__Aim of the exercise__: Repeat the listing word for word, but skip any pictures.

__Information shown__:
=====

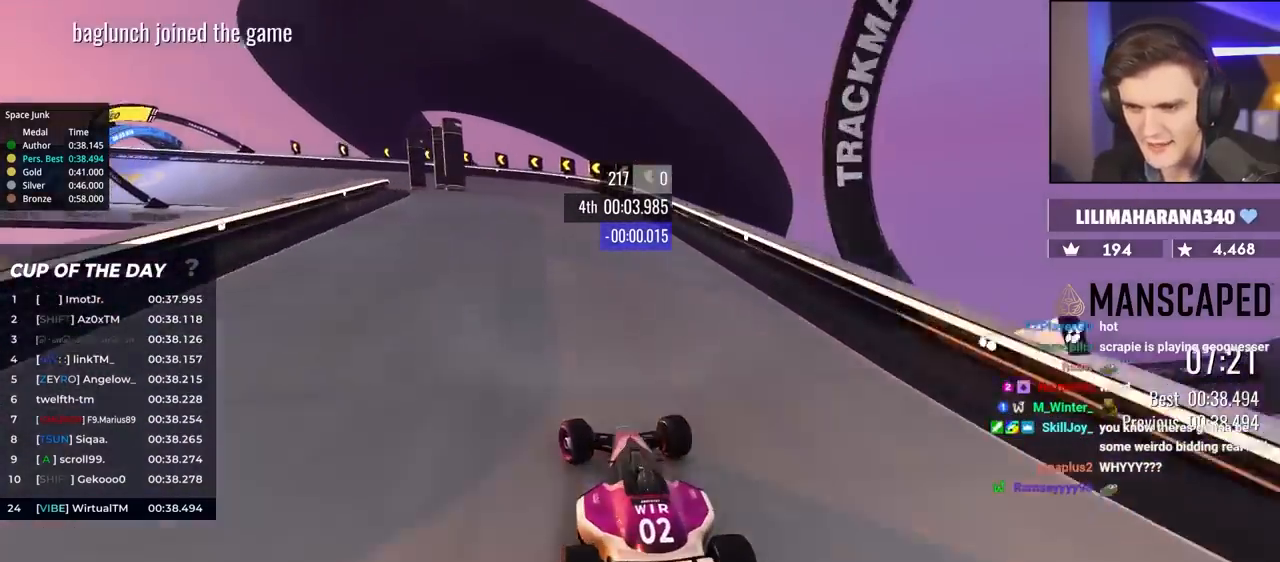
{"keys": ["brake", "left", "up"], "events": [[83, "brake", "down"], [450, "left", "up"], [500, "left", "down"]]}
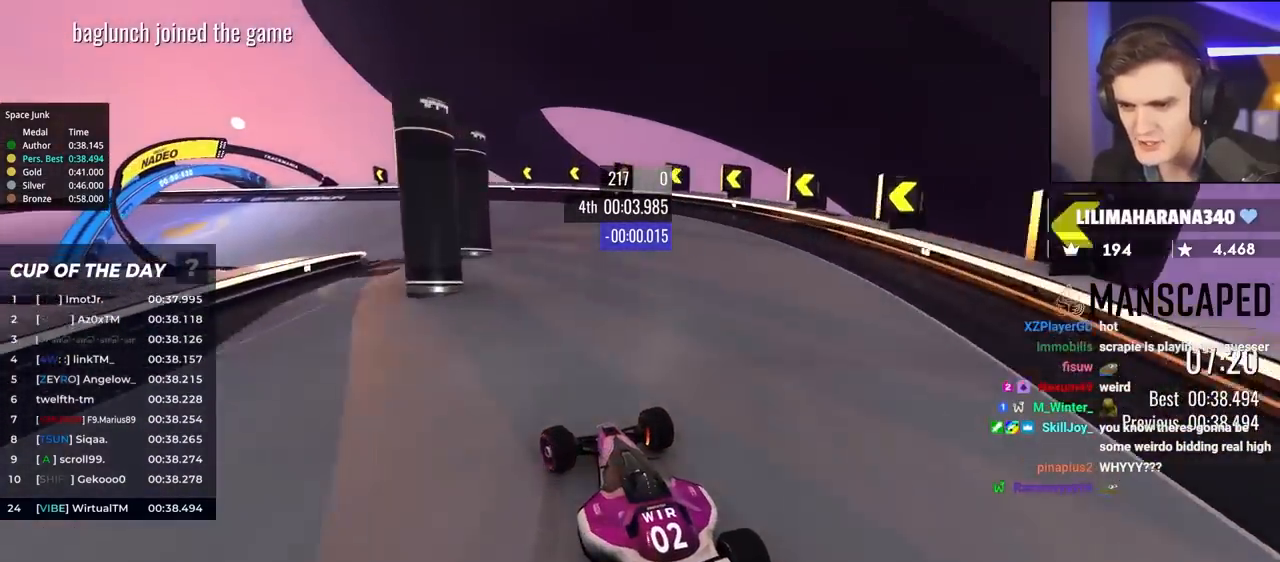
{"keys": ["left", "up"], "events": [[50, "brake", "up"]]}
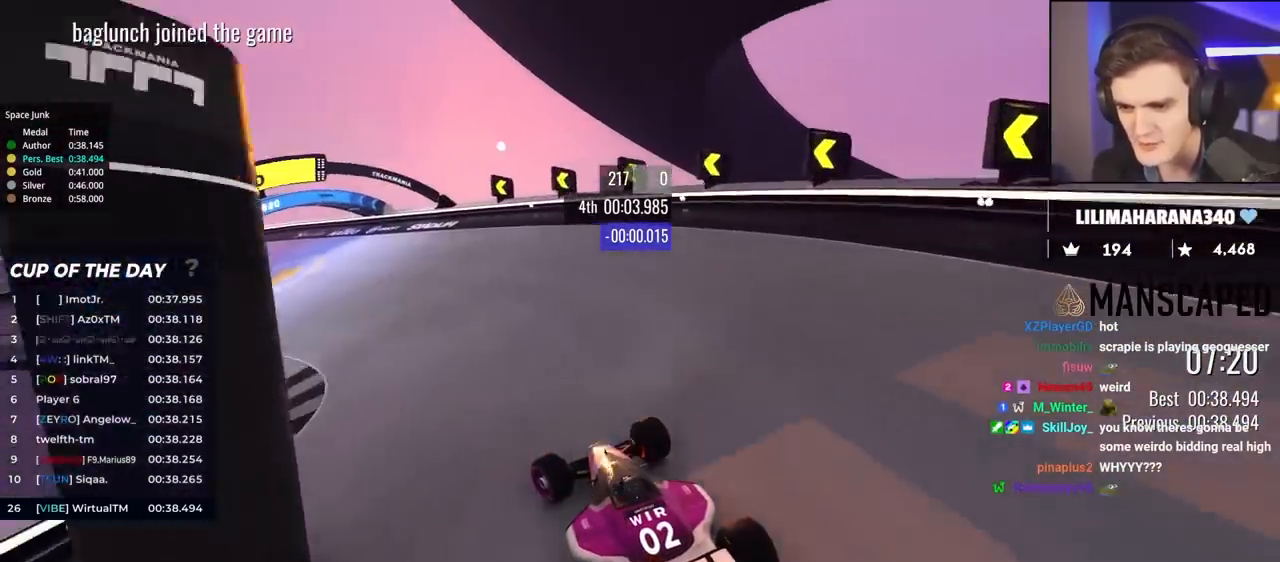
{"keys": ["left", "up"], "events": []}
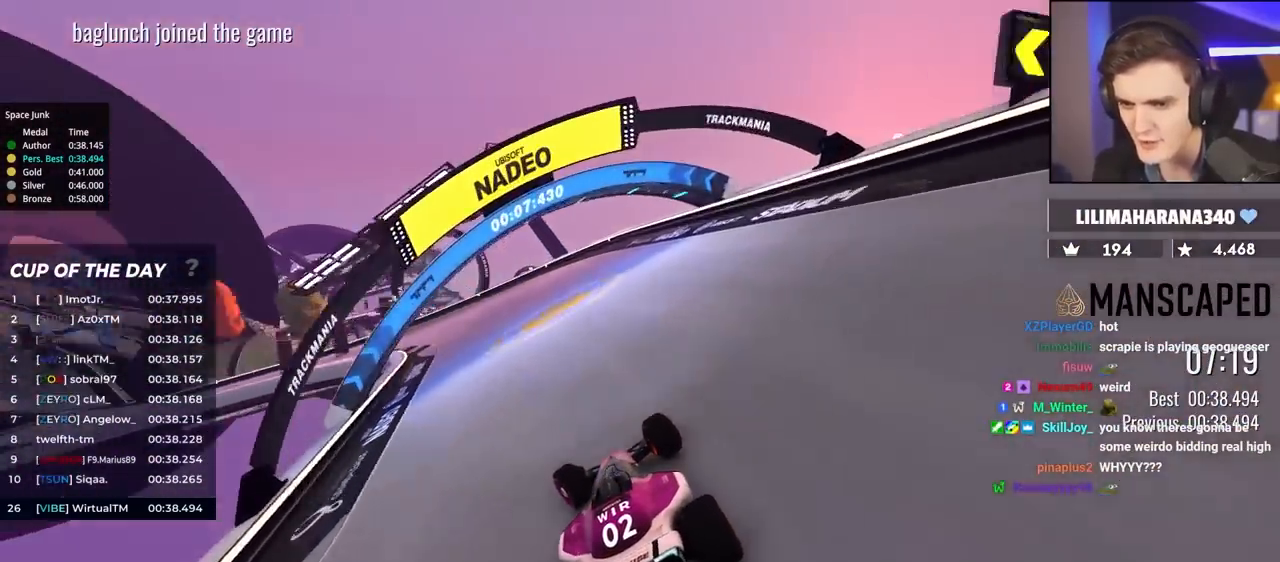
{"keys": ["left", "up"], "events": [[83, "left", "up"], [133, "left", "down"], [367, "left", "up"], [417, "left", "down"]]}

=====

__Answer to the problem__:
{"keys": ["brake", "left", "up"], "events": [[83, "brake", "down"], [450, "left", "up"], [500, "left", "down"]]}
{"keys": ["left", "up"], "events": [[50, "brake", "up"]]}
{"keys": ["left", "up"], "events": []}
{"keys": ["left", "up"], "events": [[83, "left", "up"], [133, "left", "down"], [367, "left", "up"], [417, "left", "down"]]}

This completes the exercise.